_Instructions for the task_:
Restate the data below word for word, omitting pictures.

_Data shown_:
= = = = =

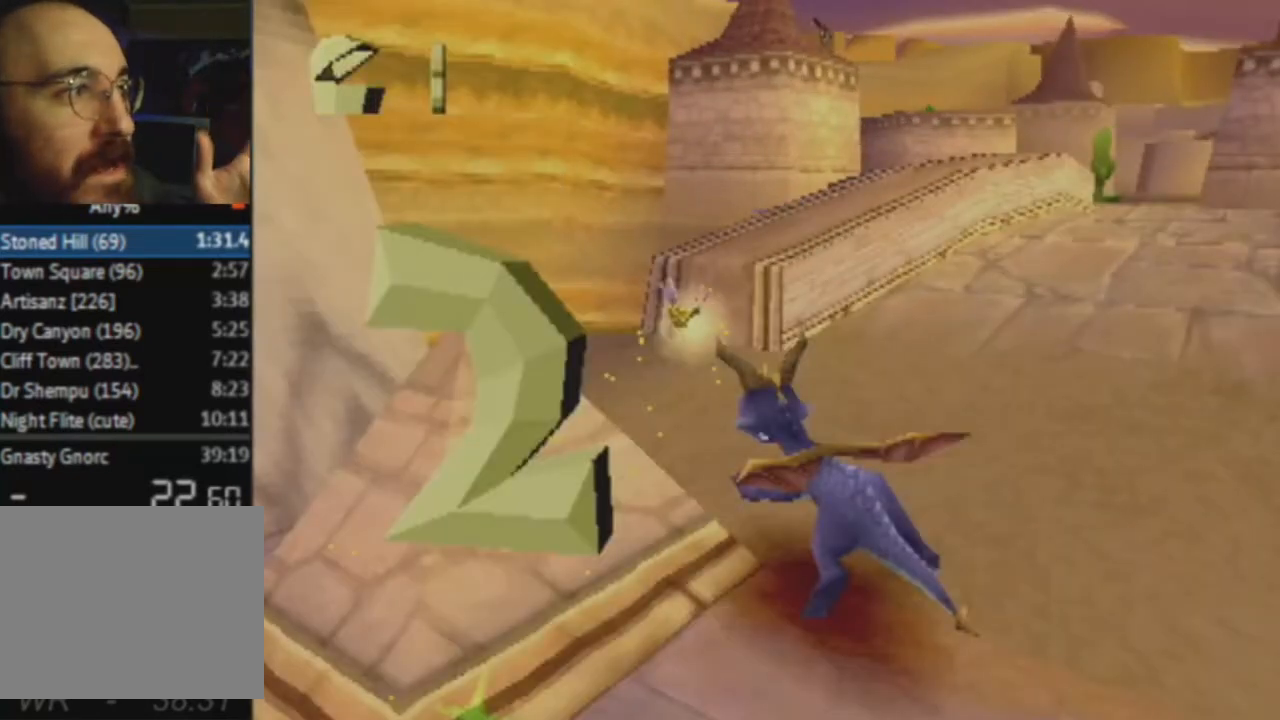
{"buttons": ["SQUARE"], "left_stick": "left", "right_stick": "center", "events": []}
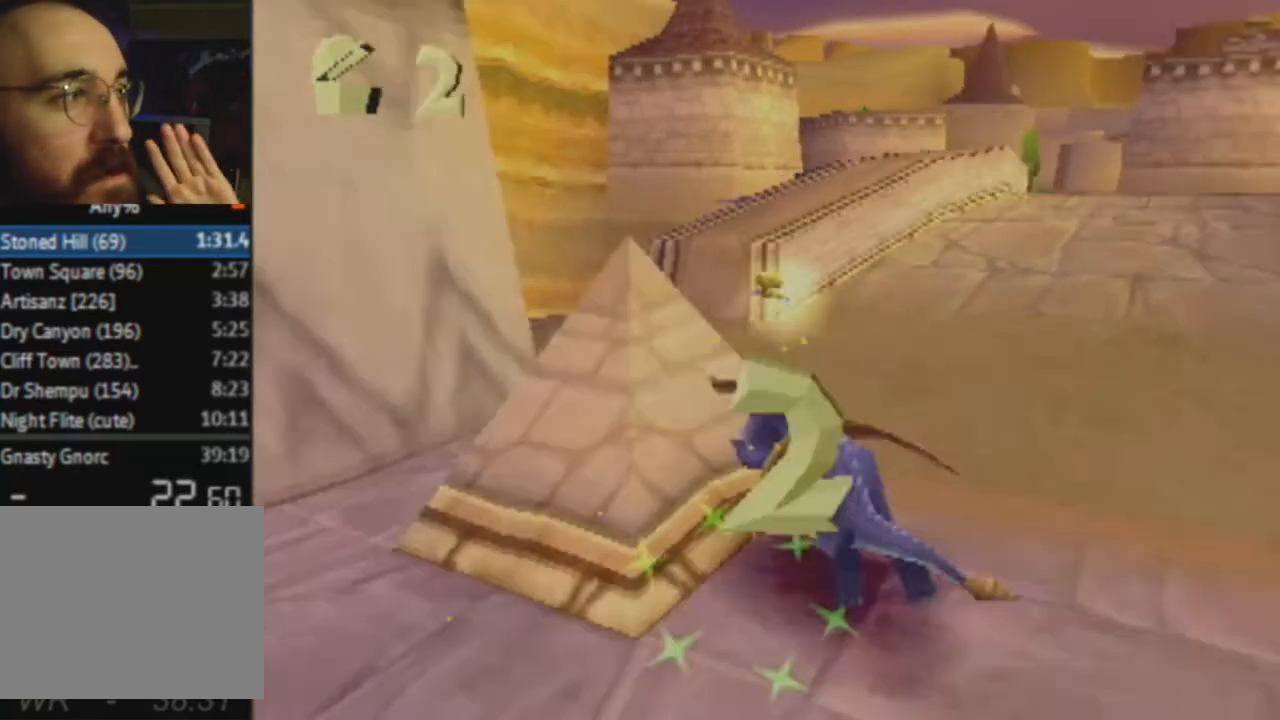
{"buttons": ["CROSS", "SQUARE"], "left_stick": "left", "right_stick": "center", "events": [[200, "CROSS", "down"]]}
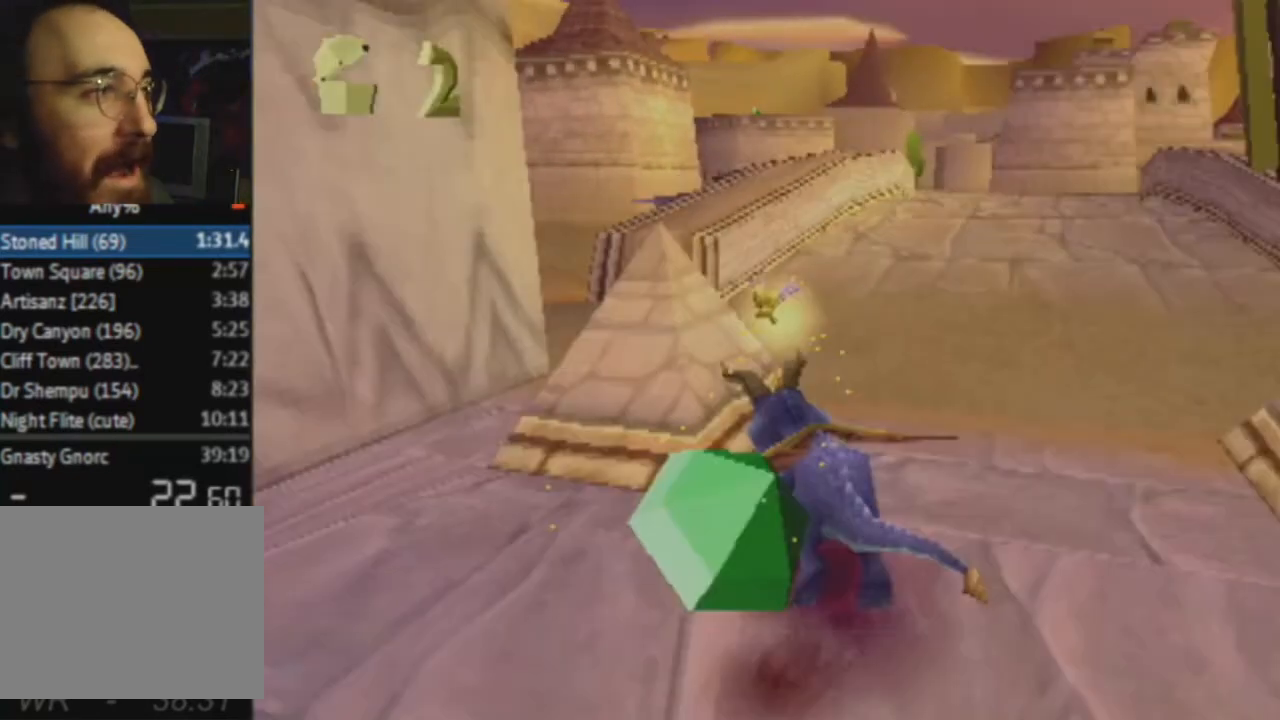
{"buttons": ["SQUARE"], "left_stick": "left", "right_stick": "center", "events": [[233, "CROSS", "up"]]}
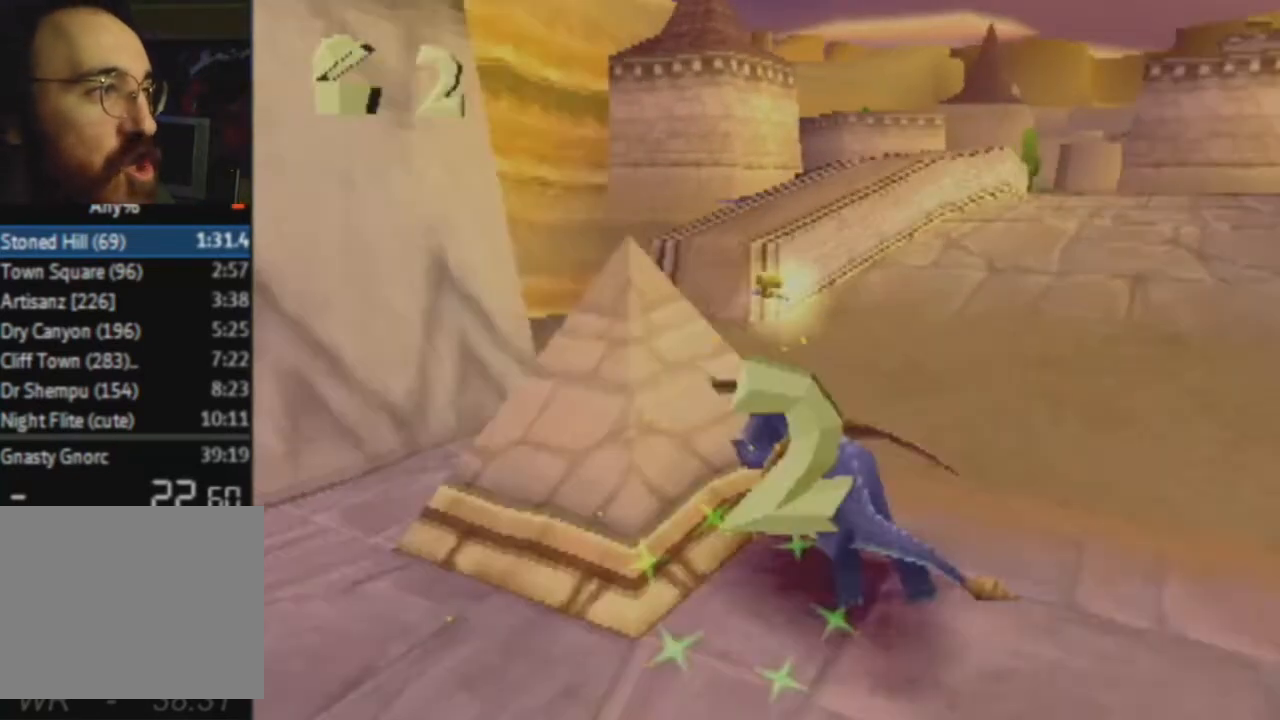
{"buttons": ["SQUARE"], "left_stick": "left", "right_stick": "center", "events": []}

= = = = =

_Solution to this task_:
{"buttons": ["SQUARE"], "left_stick": "left", "right_stick": "center", "events": []}
{"buttons": ["CROSS", "SQUARE"], "left_stick": "left", "right_stick": "center", "events": [[200, "CROSS", "down"]]}
{"buttons": ["SQUARE"], "left_stick": "left", "right_stick": "center", "events": [[233, "CROSS", "up"]]}
{"buttons": ["SQUARE"], "left_stick": "left", "right_stick": "center", "events": []}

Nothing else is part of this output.